Greenebaum also said that immigrant Jews really had nothing to draw them back to Eastern Europe. "There was no going back to czarist Russia; there was no going back to the pogroms," he said.

"There was nothing in Russian culture-- nothing in that type of society -- that we really wanted to preserve because it was oppressive. It was negative. It was pretty bleak and miserable, and it was a pretty horrible freighter ride across so the Atlantic."

Except for those Jews who made enough money to travel home as tourists, the immigrants were "cut off" from their previous culture, Greenebaum said. 

In contrast, today, if a Mexican immigrant "wants to go visit the family back in Mexico, you hop in the car; you jump on a plane. Or if you want to visit in another way, you use e-mail.

"For someone to want to hang onto their primary language and their primary culture, I don't condemn anyone for it," the rabbi said. "If we had held on a little more strongly we wouldn't be spending the percentage of Federation money on trying to create back for ourselves what we happily gave up. It is a complicated issue."

Beyond that, he said, it is stereotypical to say that Mexican immigrants don't want to learn English. "The fact is that the ESL classes--the adult English classes that are taught at high schools at night all over the state -- are jammed with people from Spanish-speaking countries. They can't learn fast enough. They know that if they are going to survive in this society that they are going to have to learn English."

* * *

Generally, American Jews credit the public school system for helping them in the transition from being East Europeans to Americans.

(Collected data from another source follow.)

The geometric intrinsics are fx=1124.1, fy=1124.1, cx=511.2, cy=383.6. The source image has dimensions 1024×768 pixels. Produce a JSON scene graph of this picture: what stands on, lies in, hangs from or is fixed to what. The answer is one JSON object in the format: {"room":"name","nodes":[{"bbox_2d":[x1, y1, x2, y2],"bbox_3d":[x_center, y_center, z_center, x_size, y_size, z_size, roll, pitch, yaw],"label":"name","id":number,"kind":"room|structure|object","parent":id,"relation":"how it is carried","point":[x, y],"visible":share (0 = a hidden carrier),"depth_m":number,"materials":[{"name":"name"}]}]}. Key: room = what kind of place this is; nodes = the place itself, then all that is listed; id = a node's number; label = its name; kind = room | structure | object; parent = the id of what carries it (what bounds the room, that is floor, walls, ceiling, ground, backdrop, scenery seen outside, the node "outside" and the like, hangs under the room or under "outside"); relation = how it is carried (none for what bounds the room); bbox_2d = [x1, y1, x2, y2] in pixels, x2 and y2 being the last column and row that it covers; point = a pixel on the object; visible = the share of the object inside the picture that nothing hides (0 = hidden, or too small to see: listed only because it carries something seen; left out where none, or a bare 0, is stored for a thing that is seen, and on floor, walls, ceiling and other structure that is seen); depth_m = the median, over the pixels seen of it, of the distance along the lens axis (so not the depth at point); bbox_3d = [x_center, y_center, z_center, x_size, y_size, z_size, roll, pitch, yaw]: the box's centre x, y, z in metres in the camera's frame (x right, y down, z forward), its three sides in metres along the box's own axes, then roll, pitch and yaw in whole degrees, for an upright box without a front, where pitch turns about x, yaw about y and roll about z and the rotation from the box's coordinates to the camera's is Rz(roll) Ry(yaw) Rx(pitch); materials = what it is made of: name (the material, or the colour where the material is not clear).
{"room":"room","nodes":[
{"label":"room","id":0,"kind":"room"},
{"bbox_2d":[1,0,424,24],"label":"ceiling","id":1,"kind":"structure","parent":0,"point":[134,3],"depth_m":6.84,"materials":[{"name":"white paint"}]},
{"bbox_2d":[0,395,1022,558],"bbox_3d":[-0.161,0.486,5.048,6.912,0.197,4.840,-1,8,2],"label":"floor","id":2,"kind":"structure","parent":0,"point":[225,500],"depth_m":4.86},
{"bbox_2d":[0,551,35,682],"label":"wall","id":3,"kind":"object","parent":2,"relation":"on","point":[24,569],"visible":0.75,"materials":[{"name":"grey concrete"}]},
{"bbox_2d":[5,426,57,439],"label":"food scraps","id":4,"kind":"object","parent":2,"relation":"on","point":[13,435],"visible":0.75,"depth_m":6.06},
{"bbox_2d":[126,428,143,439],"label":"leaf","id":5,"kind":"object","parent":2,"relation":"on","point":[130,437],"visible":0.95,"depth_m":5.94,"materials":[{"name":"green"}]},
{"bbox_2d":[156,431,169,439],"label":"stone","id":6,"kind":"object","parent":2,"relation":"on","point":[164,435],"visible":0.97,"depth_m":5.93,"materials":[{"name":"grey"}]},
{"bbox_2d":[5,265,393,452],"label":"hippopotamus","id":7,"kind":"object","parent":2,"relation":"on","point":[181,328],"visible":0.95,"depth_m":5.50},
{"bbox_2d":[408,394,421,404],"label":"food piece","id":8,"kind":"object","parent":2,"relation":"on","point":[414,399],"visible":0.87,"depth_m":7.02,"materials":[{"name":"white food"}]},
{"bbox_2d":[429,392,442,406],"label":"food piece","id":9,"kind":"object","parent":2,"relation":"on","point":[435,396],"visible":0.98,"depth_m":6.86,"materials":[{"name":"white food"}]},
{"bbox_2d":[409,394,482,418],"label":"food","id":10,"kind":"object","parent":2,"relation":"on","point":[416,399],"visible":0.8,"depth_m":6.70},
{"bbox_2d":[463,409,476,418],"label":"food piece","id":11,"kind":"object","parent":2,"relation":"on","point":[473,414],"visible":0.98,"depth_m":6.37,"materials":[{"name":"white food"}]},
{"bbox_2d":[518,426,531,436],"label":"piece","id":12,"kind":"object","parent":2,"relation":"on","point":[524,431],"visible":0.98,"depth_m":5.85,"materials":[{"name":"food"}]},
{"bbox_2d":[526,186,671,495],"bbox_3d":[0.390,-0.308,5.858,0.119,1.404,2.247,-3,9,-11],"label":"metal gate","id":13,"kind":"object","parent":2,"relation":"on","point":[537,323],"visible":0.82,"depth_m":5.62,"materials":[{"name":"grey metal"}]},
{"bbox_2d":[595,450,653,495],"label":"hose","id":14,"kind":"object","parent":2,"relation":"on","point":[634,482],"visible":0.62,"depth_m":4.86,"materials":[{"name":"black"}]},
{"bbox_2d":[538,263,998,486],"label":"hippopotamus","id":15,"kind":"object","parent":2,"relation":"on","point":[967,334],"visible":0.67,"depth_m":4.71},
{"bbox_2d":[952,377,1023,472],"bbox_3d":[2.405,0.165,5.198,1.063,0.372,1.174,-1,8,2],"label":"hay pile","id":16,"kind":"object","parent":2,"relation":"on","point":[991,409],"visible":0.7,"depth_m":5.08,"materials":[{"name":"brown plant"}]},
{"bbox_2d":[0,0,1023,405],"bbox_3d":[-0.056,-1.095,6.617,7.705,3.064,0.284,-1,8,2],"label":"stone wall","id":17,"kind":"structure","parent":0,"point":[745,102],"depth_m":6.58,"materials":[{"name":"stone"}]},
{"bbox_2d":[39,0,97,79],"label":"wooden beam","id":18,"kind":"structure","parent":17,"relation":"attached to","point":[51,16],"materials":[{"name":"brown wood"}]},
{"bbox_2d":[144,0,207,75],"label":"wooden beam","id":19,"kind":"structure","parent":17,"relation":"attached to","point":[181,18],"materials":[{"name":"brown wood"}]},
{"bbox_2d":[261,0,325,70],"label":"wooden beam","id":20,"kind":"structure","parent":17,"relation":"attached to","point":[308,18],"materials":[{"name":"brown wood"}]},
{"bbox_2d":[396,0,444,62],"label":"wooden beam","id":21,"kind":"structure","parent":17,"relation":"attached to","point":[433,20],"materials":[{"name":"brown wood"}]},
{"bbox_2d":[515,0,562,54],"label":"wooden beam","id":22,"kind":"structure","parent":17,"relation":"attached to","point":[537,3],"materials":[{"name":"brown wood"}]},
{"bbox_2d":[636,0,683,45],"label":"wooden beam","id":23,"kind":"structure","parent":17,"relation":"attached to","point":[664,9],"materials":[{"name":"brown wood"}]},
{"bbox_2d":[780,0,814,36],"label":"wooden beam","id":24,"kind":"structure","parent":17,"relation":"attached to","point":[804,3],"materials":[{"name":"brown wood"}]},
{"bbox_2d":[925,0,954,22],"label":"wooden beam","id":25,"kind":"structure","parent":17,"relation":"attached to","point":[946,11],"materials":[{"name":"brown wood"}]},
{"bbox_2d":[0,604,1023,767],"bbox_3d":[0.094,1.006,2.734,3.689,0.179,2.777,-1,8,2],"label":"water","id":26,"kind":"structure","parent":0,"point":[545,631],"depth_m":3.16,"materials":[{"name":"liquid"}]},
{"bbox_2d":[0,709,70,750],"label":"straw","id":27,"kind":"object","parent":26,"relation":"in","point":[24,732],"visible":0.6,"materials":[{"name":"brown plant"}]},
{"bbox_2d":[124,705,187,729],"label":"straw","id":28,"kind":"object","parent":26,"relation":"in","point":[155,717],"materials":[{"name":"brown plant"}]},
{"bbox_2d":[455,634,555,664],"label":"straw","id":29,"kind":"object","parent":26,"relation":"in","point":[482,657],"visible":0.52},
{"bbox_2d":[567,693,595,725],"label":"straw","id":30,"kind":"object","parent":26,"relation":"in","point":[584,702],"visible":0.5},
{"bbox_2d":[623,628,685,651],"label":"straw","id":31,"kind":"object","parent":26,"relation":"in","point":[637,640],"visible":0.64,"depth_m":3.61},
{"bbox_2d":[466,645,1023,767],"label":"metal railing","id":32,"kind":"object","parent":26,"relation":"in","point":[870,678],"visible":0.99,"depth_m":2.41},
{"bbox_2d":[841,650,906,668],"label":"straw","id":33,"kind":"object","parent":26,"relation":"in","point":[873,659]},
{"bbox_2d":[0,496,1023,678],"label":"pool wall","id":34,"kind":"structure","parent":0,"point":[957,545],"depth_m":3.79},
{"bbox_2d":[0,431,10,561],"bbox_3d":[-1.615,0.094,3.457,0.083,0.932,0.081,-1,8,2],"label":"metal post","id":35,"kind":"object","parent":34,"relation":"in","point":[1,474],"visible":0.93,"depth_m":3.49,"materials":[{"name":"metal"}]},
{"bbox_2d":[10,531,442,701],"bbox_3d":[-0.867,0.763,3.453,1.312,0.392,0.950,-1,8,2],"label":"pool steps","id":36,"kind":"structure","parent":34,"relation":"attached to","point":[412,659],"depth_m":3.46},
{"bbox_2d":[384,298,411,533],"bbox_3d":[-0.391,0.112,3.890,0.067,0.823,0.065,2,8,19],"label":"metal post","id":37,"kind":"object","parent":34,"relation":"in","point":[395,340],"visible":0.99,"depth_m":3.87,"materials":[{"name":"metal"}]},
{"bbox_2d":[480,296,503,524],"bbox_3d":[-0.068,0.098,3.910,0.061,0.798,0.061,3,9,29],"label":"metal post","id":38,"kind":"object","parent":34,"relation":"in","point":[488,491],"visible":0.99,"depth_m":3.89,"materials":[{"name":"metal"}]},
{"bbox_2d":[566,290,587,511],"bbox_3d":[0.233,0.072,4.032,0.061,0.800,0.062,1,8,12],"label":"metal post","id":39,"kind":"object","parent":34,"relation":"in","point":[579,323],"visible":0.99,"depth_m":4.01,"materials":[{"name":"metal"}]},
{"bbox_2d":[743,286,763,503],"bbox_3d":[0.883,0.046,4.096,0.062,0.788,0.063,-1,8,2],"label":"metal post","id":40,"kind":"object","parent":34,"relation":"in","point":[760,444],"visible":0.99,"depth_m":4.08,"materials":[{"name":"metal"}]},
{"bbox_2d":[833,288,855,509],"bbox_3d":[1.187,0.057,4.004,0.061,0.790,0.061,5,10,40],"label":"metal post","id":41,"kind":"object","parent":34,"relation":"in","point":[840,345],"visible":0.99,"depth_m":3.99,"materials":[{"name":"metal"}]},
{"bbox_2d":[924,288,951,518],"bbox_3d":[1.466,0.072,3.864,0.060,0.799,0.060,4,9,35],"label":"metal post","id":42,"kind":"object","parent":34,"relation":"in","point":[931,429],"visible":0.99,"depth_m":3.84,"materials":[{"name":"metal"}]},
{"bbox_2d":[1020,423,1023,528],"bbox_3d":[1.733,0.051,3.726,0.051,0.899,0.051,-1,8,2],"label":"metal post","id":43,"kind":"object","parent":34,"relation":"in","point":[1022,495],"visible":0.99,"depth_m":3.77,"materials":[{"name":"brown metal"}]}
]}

There's a tendency to think that if the schools were good for our grandparents and great-grandparents, they also ought to be good for the Latino immigrants of today.

The rabbi characterized the position of some Jews who "care about public education" as follows: "We wouldn't exactly put our kids in it right now, not today, but we believe in it because it 'Americanizes.' We are already Americanized so we don't need public education, but you guys who are mostly speaking Spanish, you need to be Americanized."

He said a "Latino parent who can only afford public education is not really interested in your or me pontificating on great concepts of public education while their child is being ruined for life because of the lack of equality in the public schools. 

"San Diego is better off than Los Angeles right now, but I would beg, borrow or steal if I had a child who was 5-6 years old right now, to either move to another community or get my child out of public school."

Numerous political candidates have urged the establishment of a voucher system in which parents could choose to use a certain amount of public funds to educate their children in private schools. 

Greenebaum said he strongly opposes this idea. One reason, he said, is the traditional Jewish communal concern that such a plan would involve public financial support for religious schools, and thereby violate the concept of separation of church and state.

"Number two, it is so anti-poor," he said. "It is the most grossly anti poor thing I know of practically in my lifetime. And it is covered over with all kinds of lovely rhetoric but the fact is that the poorest families are going to be the ones left in public schools, which will be totally devoid of any kind of funding or facilities or upkeep or anything else. It will be one of the great shandas (shames) of American public life to see what the public schools will become, and everybody who can, will run away.

"And we then will have a bunch of well-educated Jews, and well-educated mainline Protestant kids who are going to academies and schools, and you are going to end up with a bunch of kids, millions of kids, being poorly educated in religious and fundamentalist schools teaching creationism and all kinds of stuff, because they can, and it is going to go on and on. To me it is the final separation of society by class and there will be no going back."

However, he said, "if what vouchers is, is the only alternative to what we have now.... I don't know. What I say in the face of vouchers is that we need more ideas. There has got to be a better way than really dismantling the whole system across the country."